Seoul – Pemerintah Korea Selatan telah menyatakan akan mengambil langkah tegas setelah kecaman publik mengenai penyebaran gambar dan video deepfake seksual di Telegram. Dalam rapat kabinet yang disiarkan pada Selasa, Presiden Yoon Suk Yeol menyerukan pentingnya investigasi menyeluruh terhadap kejahatan seksual digital yang sedang marak.
Laporan dari media lokal yang mengungkapkan seringnya konten deepfake eksplisit ditemukan di Telegram muncul bersamaan dengan penangkapan Pavel Durov, pendiri Telegram yang berkewarganegaraan Rusia, oleh otoritas Prancis.
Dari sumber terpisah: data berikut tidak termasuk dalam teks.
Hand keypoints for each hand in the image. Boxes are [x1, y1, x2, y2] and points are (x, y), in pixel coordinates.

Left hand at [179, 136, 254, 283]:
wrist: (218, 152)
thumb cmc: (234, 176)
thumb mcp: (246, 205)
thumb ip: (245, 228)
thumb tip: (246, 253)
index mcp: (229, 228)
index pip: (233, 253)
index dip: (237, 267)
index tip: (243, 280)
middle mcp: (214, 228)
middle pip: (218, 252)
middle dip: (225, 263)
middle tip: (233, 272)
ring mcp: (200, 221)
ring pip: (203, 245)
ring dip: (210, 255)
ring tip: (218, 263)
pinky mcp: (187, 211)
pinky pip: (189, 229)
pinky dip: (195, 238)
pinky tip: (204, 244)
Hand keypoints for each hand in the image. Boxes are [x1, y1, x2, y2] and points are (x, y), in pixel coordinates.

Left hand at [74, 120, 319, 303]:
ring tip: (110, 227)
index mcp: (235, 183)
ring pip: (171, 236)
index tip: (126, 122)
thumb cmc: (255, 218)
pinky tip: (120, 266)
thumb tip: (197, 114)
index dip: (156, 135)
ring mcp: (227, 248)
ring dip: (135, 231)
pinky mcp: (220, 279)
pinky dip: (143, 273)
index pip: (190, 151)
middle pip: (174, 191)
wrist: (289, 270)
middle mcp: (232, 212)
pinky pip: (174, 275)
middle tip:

Penangkapan ini terkait penyelidikan atas dugaan pornografi anak, perdagangan narkoba, dan penipuan yang terjadi melalui aplikasi pesan tersebut.
Komisi Standar Komunikasi Korea, yang bertanggung jawab mengatur media di negara ini, dijadwalkan akan mengadakan rapat pada Rabu untuk membahas langkah-langkah pencegahan penyebaran deepfake seksual.
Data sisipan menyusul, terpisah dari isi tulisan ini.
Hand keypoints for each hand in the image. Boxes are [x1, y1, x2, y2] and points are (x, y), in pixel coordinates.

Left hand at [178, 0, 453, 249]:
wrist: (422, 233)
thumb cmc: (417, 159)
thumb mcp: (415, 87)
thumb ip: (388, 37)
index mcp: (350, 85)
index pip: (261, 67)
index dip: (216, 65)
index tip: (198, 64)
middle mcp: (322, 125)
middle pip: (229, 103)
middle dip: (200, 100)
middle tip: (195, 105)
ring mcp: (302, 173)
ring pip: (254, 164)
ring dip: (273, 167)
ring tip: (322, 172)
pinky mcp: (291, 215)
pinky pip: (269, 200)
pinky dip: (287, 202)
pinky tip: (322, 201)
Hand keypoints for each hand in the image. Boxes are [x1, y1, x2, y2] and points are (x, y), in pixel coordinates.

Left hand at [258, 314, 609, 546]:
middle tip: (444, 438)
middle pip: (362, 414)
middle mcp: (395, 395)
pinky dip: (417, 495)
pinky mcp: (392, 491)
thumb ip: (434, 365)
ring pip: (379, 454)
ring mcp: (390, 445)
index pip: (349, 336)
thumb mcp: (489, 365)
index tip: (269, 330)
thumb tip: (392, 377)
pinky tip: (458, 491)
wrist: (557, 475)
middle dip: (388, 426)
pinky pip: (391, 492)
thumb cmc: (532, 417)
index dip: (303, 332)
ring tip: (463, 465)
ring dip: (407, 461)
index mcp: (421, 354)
“Ini adalah penyalahgunaan teknologi yang dilindungi oleh anonimitas. Ini jelas tindakan kriminal,” kata Yoon dalam pernyataannya, meskipun tidak menyebutkan nama Telegram secara spesifik. Pernyataan ini menunjukkan kebutuhan akan hukum yang lebih ketat dalam menindak kejahatan seks digital.
Telegram sendiri belum menanggapi permintaan komentar dari Reuters hingga saat ini.
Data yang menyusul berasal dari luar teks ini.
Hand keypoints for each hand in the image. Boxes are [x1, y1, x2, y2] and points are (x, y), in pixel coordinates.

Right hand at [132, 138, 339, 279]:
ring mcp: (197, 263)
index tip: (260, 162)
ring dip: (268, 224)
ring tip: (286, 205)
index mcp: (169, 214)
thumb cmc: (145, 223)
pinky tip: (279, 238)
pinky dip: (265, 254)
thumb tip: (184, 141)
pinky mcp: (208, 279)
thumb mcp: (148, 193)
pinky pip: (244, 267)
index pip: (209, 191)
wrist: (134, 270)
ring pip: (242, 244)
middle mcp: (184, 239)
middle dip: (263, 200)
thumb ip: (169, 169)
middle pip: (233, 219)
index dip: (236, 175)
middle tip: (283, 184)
Lonjakan kasus deepfake seksual yang dilaporkan oleh polisi Korea Selatan menimbulkan kekhawatiran serius, dengan 297 kasus tercatat dalam tujuh bulan pertama tahun ini. Angka ini meningkat tajam dibandingkan dengan 180 kasus tahun lalu, dan hampir dua kali lipat dari jumlah pada tahun 2021 saat data pertama kali dikumpulkan. Sebagian besar pelaku adalah remaja dan orang-orang berusia 20-an, menurut polisi.
Salah satu laporan yang paling menyita perhatian adalah analisis dari surat kabar Hankyoreh, yang mengungkapkan adanya saluran-saluran Telegram yang dengan bebas membagikan deepfake pelajar perempuan dari berbagai universitas dan sekolah menengah atas. Serikat Guru dan Pekerja Pendidikan Korea juga melaporkan bahwa beberapa siswa sekolah telah menjadi korban deepfake seksual, dan menyerukan kementerian pendidikan untuk menyelidiki masalah ini.
Lebih lanjut, ditemukan juga deepfake seksual yang menargetkan personel militer perempuan di chatroom Telegram, sebagaimana dilaporkan oleh Pusat Dukungan Korban Pelecehan Seksual Militer, yang mendukung para korban pelecehan di lingkungan militer.
Reputasi Telegram di Korea Selatan telah lama tercoreng setelah terungkapnya jaringan pemerasan seksual online yang beroperasi di chatroom aplikasi tersebut. Pada tahun 2020, Cho Ju-bin, pemimpin jaringan ini, dijatuhi hukuman 40 tahun penjara karena memeras 74 wanita, termasuk 16 remaja, untuk mengirimkan gambar seksual yang semakin merendahkan dan kadang-kadang berbau kekerasan.
Menurut Undang-Undang Pencegahan Kekerasan Seksual dan Perlindungan Korban, pembuatan dan distribusi deepfake seksual di Korea Selatan dapat dihukum dengan penjara lima tahun atau denda hingga 50 juta won (sekitar $37,500).
Pemerintah Korea Selatan dihadapkan pada tantangan berat untuk memastikan bahwa korban mendapat perlindungan yang memadai, serta memperketat pengawasan terhadap platform digital yang digunakan untuk tindakan kejahatan.